L’urbanisation redistribue les cartes
La croissance rapide de la population africaine devrait stimuler son économie. « En mettant en place des mesures visant à créer suffisamment d'emplois pour répondre à une main-d'œuvre grandissante, le taux de dépendance devrait chuter, dopant ainsi l'épargne et les investissements. Le cercle est vertueux car il permettrait de créer une demande importante pour les produits financiers», souligne Ilse French.

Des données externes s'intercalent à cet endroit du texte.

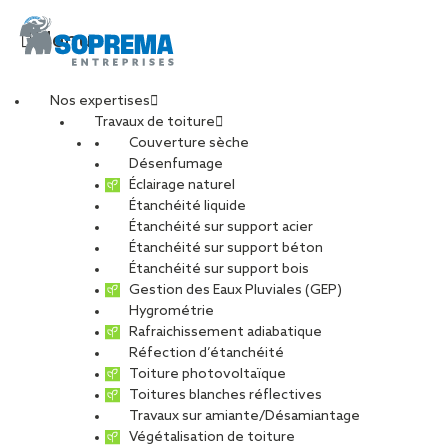
Menu
Nos expertises
Travaux de toiture
Entretenez votre
Couverture sèche
Désenfumage
Éclairage naturel
toiture en Gironde
Étanchéité liquide
Étanchéité sur support acier
Étanchéité sur support béton
avec
Étanchéité sur support bois
Gestion des Eaux Pluviales (GEP)
SOPRASSISTANCE
Hygrométrie
Rafraichissement adiabatique
Réfection d’étanchéité
Bordeaux
Toiture photovoltaïque
Toitures blanches réflectives
Travaux sur amiante/Désamiantage
PARTAGER
Végétalisation de toiture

La croissance de la population et l'urbanisation rapide devraient se traduire par un fort développement de l'immobilier et des infrastructures. L’insuffisance des financements par les gouvernements représente pour les investisseurs privés une occasion de s’impliquer par le biais d’investissements directs ou de partenariats publics-privés. Si les transactions n’atteignent pas pour le moment des sommes astronomiques, elles devraient prendre plus d’ampleur à mesure que les économies et les cadres réglementaires se renforcent.

Luxembourg - Afrique : une destinée commune
Pour le Luxembourg, il s’agit de prendre la balle au bond, d’autant que le Grand-Duché bénéficie d’une infrastructure financière pertinente pour le continent africain. Qu’il s’agisse de gestion d’actifs traditionnelle ou alternative, il est capital de multiplier les missions sur le continent.

« Le Luxembourg doit avant tout être à l’écoute des besoins des marchés africains, travailler avec ses régulateurs pour faire éclore ces opportunités sur le long-terme, » conclut Ilse French.